A young boy wearing the miraclefeet device. The device is an arching piece of plastic with inserts on both ends for the child's feet. He stands with his legs apart, and his mother holds his arm.PUT TO THE TEST: Demos took place recently in Nicaragua (Photo: Lauren Wall).

The upshot, after extensive consultations and field testing, is a quality-consistent, mass-production brace priced at $20 instead of hundreds. Shoes attach and detach for ease of use, and when the brace is worn during waking hours, its nonslip construction and comfort allow a child considerable mobility. (See the video at miraclefeet.org.)
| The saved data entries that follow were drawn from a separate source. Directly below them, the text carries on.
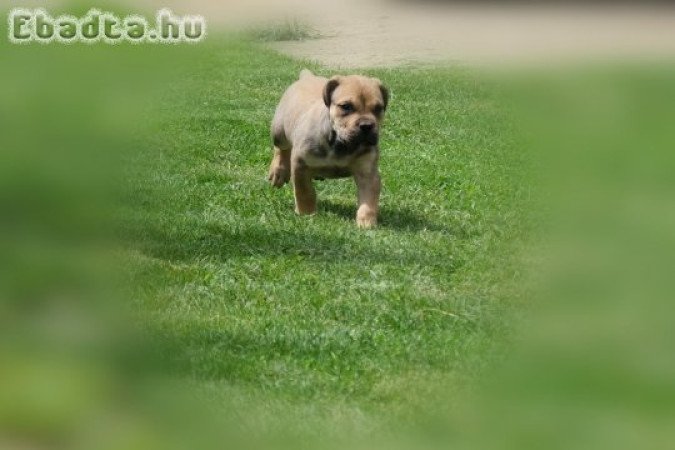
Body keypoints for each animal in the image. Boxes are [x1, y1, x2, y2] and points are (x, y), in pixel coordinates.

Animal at [266, 70, 388, 229]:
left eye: (378, 108)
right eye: (346, 106)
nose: (367, 126)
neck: (340, 144)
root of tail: (307, 76)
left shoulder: (367, 173)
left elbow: (368, 201)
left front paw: (367, 223)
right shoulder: (301, 164)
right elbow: (304, 191)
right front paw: (306, 213)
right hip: (279, 131)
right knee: (281, 149)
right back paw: (278, 171)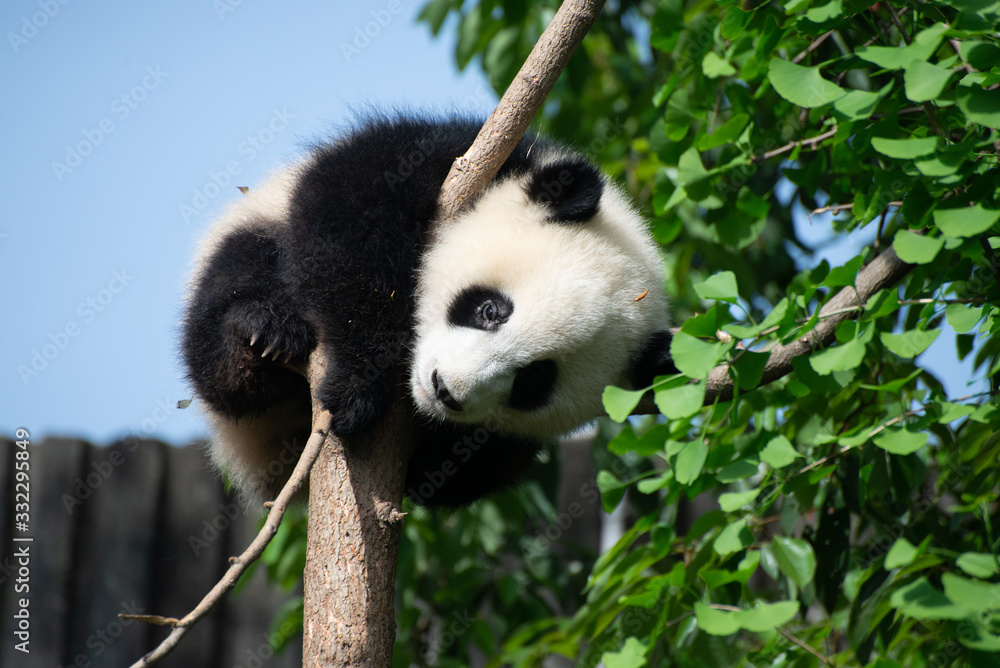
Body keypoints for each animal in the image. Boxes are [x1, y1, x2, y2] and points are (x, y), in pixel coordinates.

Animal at [182, 114, 674, 508]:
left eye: (534, 381)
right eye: (491, 310)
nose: (445, 390)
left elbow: (445, 480)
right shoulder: (467, 153)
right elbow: (351, 212)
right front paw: (358, 388)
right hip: (252, 229)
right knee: (230, 304)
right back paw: (261, 336)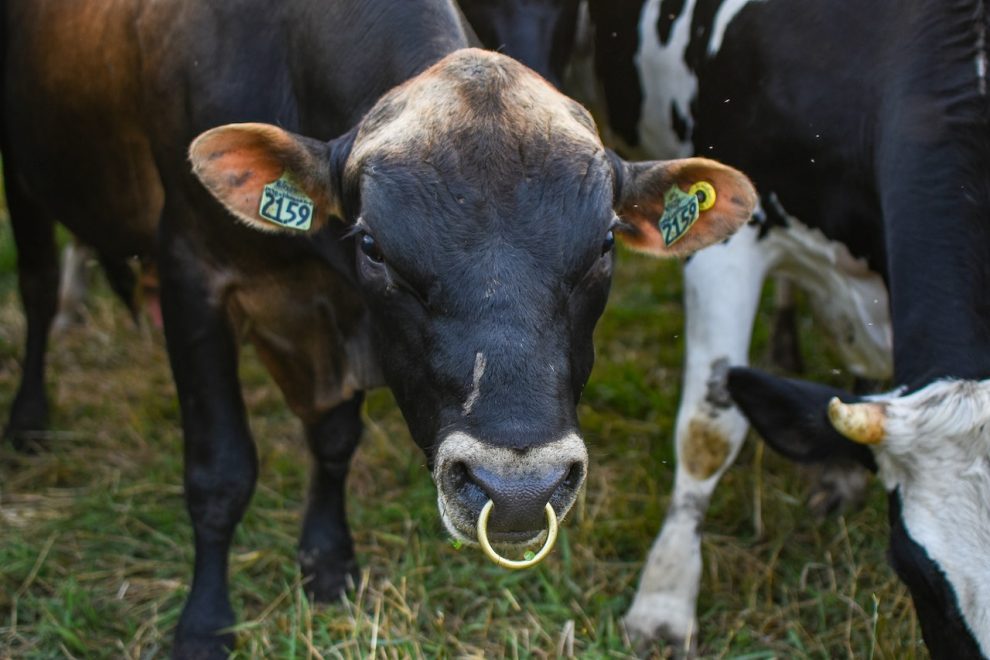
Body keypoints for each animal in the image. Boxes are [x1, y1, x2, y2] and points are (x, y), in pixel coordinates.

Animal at [1, 0, 760, 656]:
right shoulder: (193, 270)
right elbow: (220, 472)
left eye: (605, 243)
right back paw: (29, 418)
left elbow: (335, 439)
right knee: (36, 293)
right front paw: (205, 625)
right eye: (373, 245)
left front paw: (328, 560)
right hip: (25, 181)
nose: (519, 492)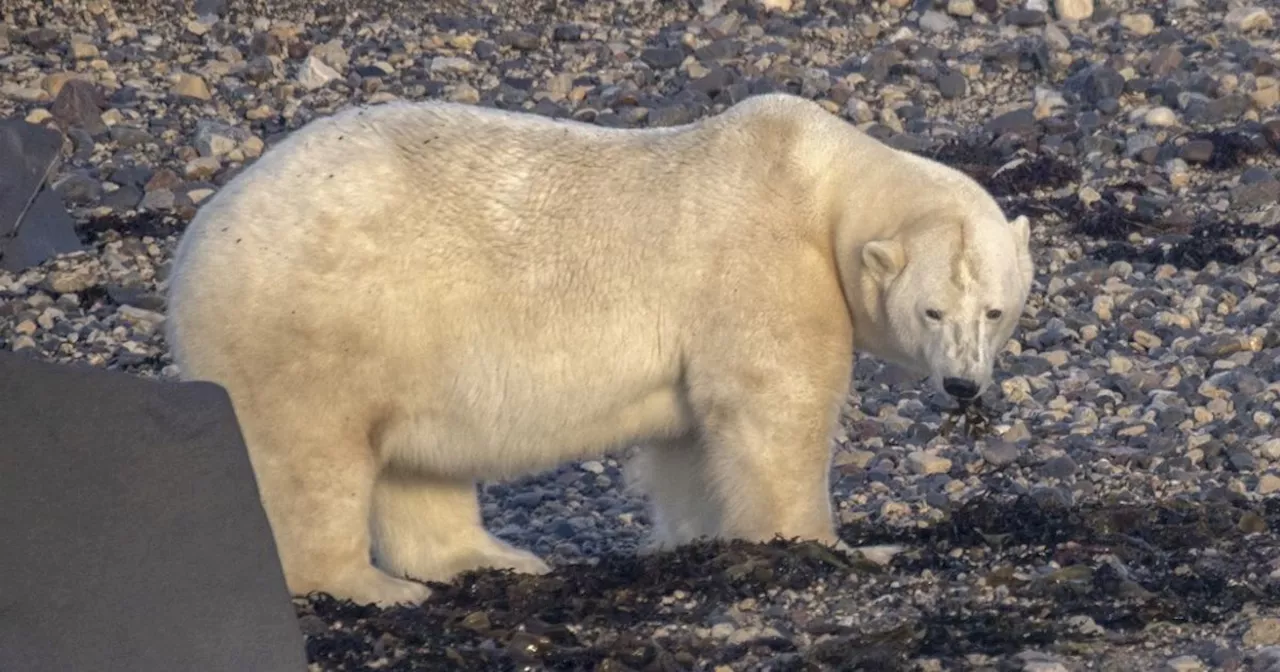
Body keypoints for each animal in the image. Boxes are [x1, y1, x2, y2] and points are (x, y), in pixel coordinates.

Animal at [162, 92, 1039, 606]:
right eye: (932, 309)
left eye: (995, 309)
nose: (964, 387)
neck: (818, 182)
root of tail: (195, 252)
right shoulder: (765, 263)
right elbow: (774, 409)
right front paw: (839, 546)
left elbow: (693, 443)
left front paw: (695, 537)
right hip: (314, 326)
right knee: (311, 462)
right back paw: (368, 586)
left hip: (405, 342)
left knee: (418, 464)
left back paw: (495, 559)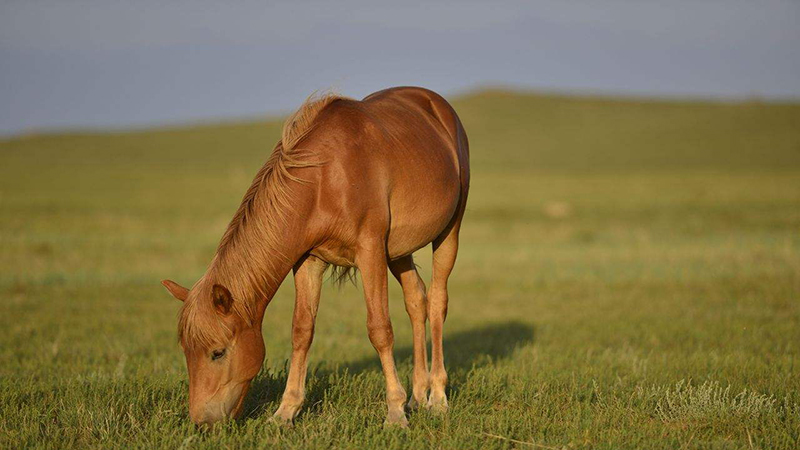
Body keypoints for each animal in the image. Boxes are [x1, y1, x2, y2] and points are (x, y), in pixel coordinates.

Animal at [163, 86, 472, 428]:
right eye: (186, 351)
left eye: (217, 352)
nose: (201, 421)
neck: (326, 177)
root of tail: (436, 104)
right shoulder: (308, 261)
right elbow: (302, 331)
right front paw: (286, 411)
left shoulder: (370, 252)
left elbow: (379, 329)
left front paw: (394, 412)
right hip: (399, 251)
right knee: (417, 300)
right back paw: (418, 396)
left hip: (448, 233)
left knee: (437, 302)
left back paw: (437, 397)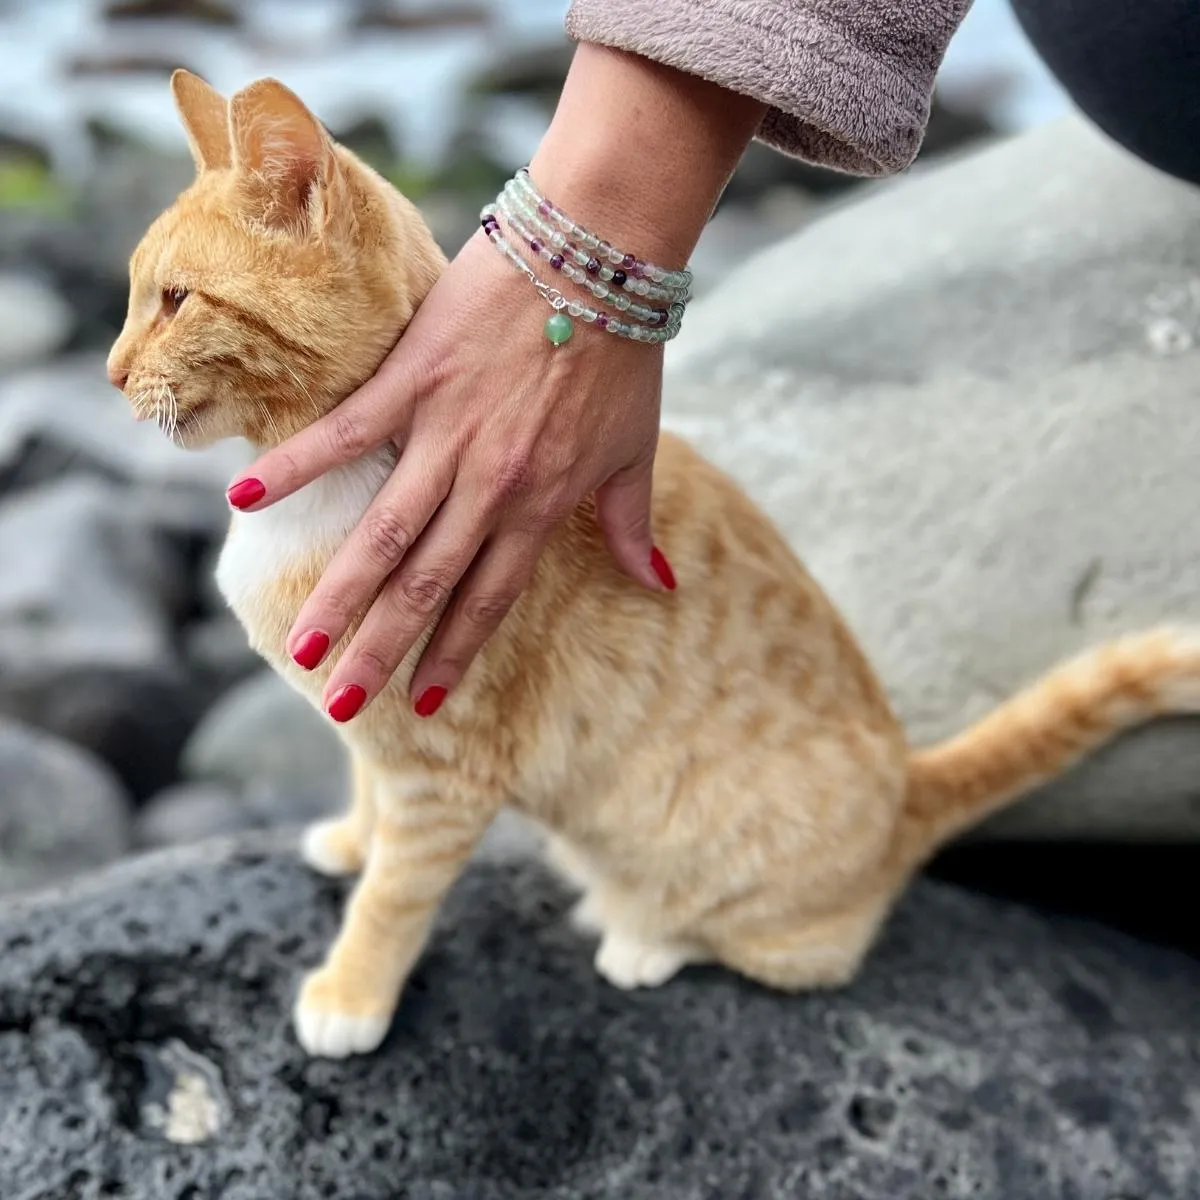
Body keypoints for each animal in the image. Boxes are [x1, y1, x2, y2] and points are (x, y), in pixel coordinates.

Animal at [108, 72, 1200, 1060]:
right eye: (131, 298)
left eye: (176, 300)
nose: (112, 376)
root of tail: (908, 781)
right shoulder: (373, 720)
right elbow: (366, 787)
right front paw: (348, 838)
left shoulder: (445, 765)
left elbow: (396, 894)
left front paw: (351, 991)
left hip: (763, 902)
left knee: (795, 951)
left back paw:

Yang and Connolly are continuing to help with the production plans, and miraclefeet has plenty of fundraising to do: The cost per child of its international distribution programs, which supply the braces free of charge, is $250. The hope is to reach 11 countries with 15,000 braces by the end of the year.

Ahdoot, now a urology resident at the University of Miami, took a year off med school for the clubfoot project when he realized the scope of the lasting contribution he could help make. It continues to evoke emotion. "Wow," he says, "think of the number of people that could be impacted."